1/2 tsp CRUSHED RED PEPPER FLAKES (adjust to personal taste)
1 PKG HOT (not sweet) ITALIAN SAUSAGE (5-6 LINKS), TURKEY ok
SPAGHETTI or SPAGHETTINI – or Pasta of Choice
In 4 qt pot, add tomatoes, tomato sauce, tomato paste, and water. Add garlic, salt, and red pepper flakes. Stir and heat on medium-low until just bubbling. Continue to simmer, stirring occasionally.
To heated 10” sauté pan, (note: add oil if not using non-stick) cook sausage, browning on all four sides – do not steam or cook with water. When well browned, add to tomato mixture. Use tongs, do not pierce. Using same pan, add oil, heat and sauté onion and pepper. Cook over med heat until onion is transparent and peppers turn from bright green, about 10 min. DO NOT BROWN the onions. Add to tomato mixture.

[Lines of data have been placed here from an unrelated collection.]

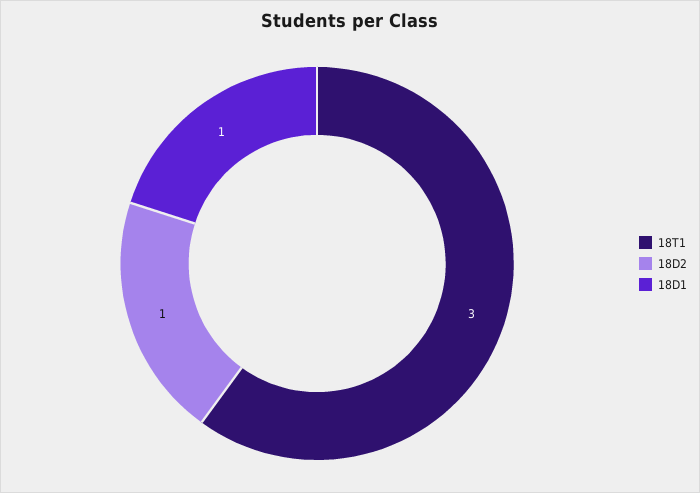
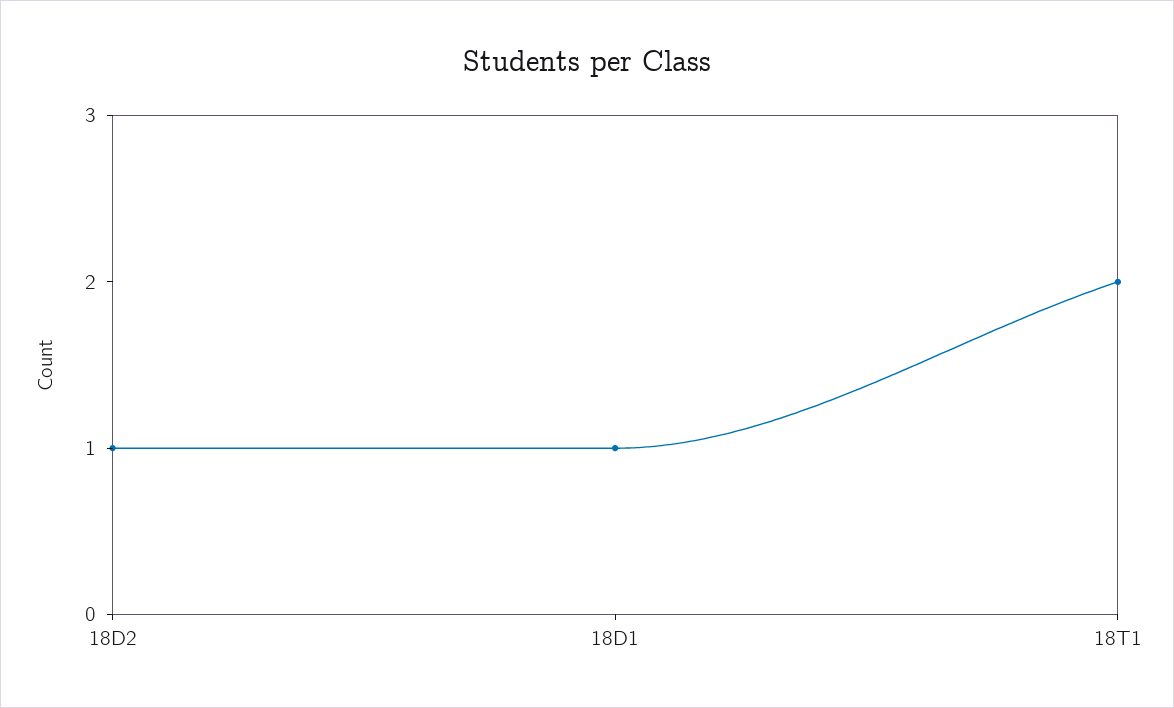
  {
-   "18T1": 3,
+   "18T1": 2,
    "18D2": 1,
    "18D1": 1
  }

Bring mixture to simmer, and then turn heat to low/med-low. Cook at least 1 hour, keeping sauce at a simmer. Do not cover. (If sauce has been boiling, not simmering, you may have to add a small amount of water.) Stir occasionally, so sauce does not stick/burn. I do not use a non-stick pot for the sauce.

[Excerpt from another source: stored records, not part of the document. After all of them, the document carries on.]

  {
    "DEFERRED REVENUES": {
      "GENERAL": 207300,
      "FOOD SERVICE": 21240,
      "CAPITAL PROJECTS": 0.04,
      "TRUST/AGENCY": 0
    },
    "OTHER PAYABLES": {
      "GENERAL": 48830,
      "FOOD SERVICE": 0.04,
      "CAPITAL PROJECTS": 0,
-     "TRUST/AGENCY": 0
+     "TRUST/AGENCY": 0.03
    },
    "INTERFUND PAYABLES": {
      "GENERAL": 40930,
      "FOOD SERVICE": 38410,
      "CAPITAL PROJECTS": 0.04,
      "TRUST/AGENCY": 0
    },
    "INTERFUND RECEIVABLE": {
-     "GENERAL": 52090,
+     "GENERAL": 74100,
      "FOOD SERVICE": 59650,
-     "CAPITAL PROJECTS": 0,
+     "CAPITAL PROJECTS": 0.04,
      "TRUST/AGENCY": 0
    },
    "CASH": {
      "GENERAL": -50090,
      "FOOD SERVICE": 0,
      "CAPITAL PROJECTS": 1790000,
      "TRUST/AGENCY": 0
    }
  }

Put large pot of water on to boil for pasta. Add a Tblsp of salt to the water. I prefer thin spaghetti.
Do not rinse the spaghetti. Serve over spaghetti/pasta. Serve with garlic/cheese bread, salad, dessert.
Feeds around 5 - 8, depending on the serving size, and your appetites.
Freezes well.
AND:
Makes great eggs Fra Diavolo. Place 1/2C sauce in an 8" pan, bring to bubbling on med heat. Break 2 eggs into the sauce, as separate as possible. Use a spatula to make a depression if you can. Cover, and cook until the eggs are done to your preference. You can do 4 eggs in a larger pan with 1C sauce. Serve over toast. An incredible breakfast treat!

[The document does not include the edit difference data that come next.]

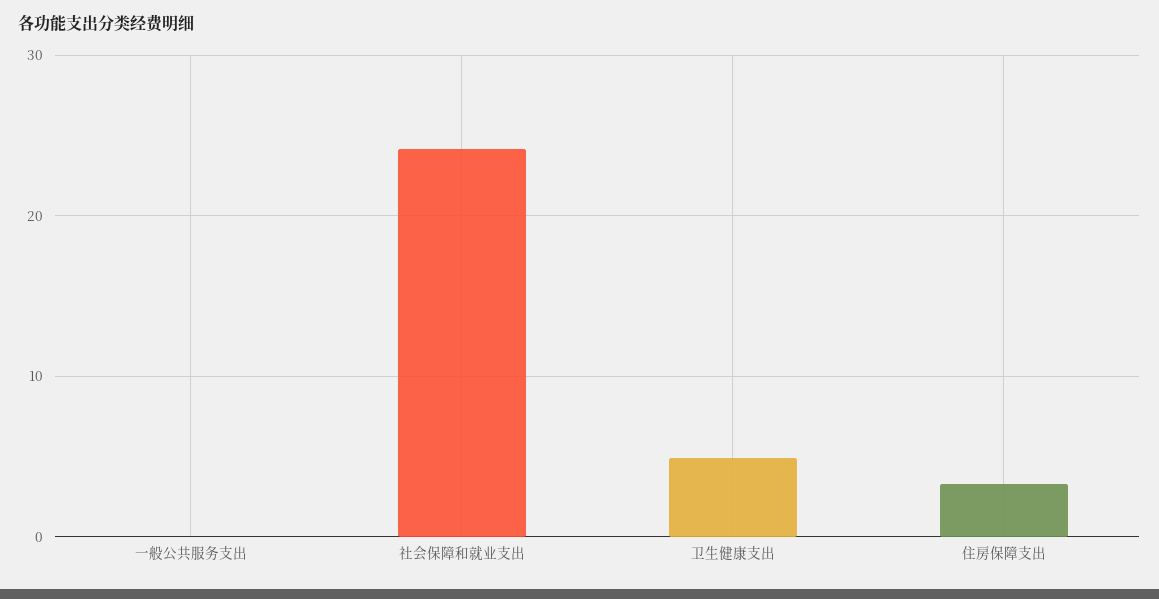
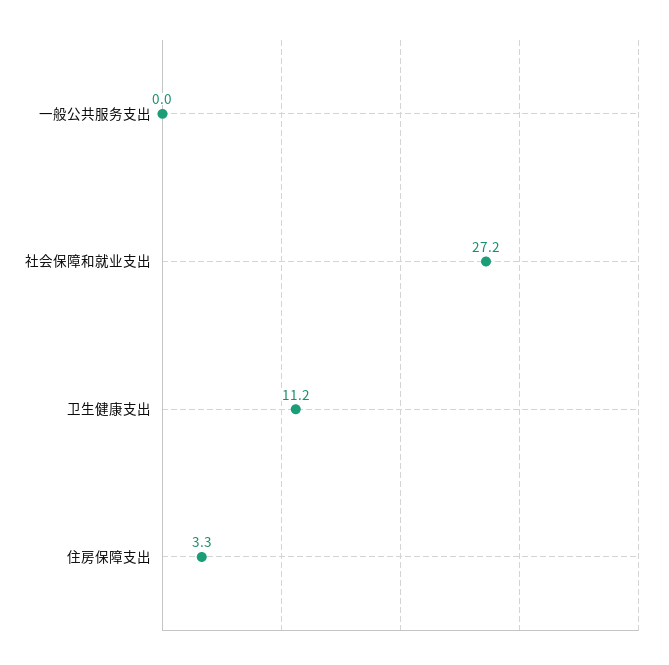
  {
    "一般公共服务支出": 0,
-   "社会保障和就业支出": 24,
+   "社会保障和就业支出": 27.2,
-   "卫生健康支出": 5,
+   "卫生健康支出": 11.2,
    "住房保障支出": 3.3
  }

People would ask my mother for the recipe, and then complain that it didn't taste the same. She'd look at them, and say, what else did you add - and they'd say, well, I added (mushrooms..wine..basil..)
And she'd tell them - leave the recipe alone - if you want to add something, go get a jar of Ragu, and mess with that.
- braatenLv 45 years ago
Flavored rice. Favorite recipe. Reduce pieces of chicken thrown into the backside of a 2 qt sauces pan. ADD pat of Butter or tablespoon of Olive oil overwhelmed garlic to style (ordinarily use a 4th of a clove) Fry over a medium heat except meat is white stiring ocassionally. Add a quarter cup of water 1 dice of fowl broth combine warmness a couple of extra minutes mixing unless the dice melts. Should be reasonably simmering. Add 1 cup of rice. Mix so the rice absorbs the water. Add 2 and half cups of water Add salt to taste quilt cook dinner over a low heat Boil for 20 minutes or unless water is absorbed through the rice. Can add when you add the quarter cup of water Chopped Mushrooms Tomato's Onions Peppers and many others what ever you revel in to consume excellent luck
- 9 years ago
That's easy, the BIG MAC RECIPE!
Full recipe can be found here; http://6scoops.com/recipe/314
Source(s): http://6scoops.com/recipe/314 - How do you think about the answers? You can sign in to vote the answer.
- Anonymous9 years ago
homemade german cho cake, my homemade enchiladas and my turkey and stuffing with homemade gravy.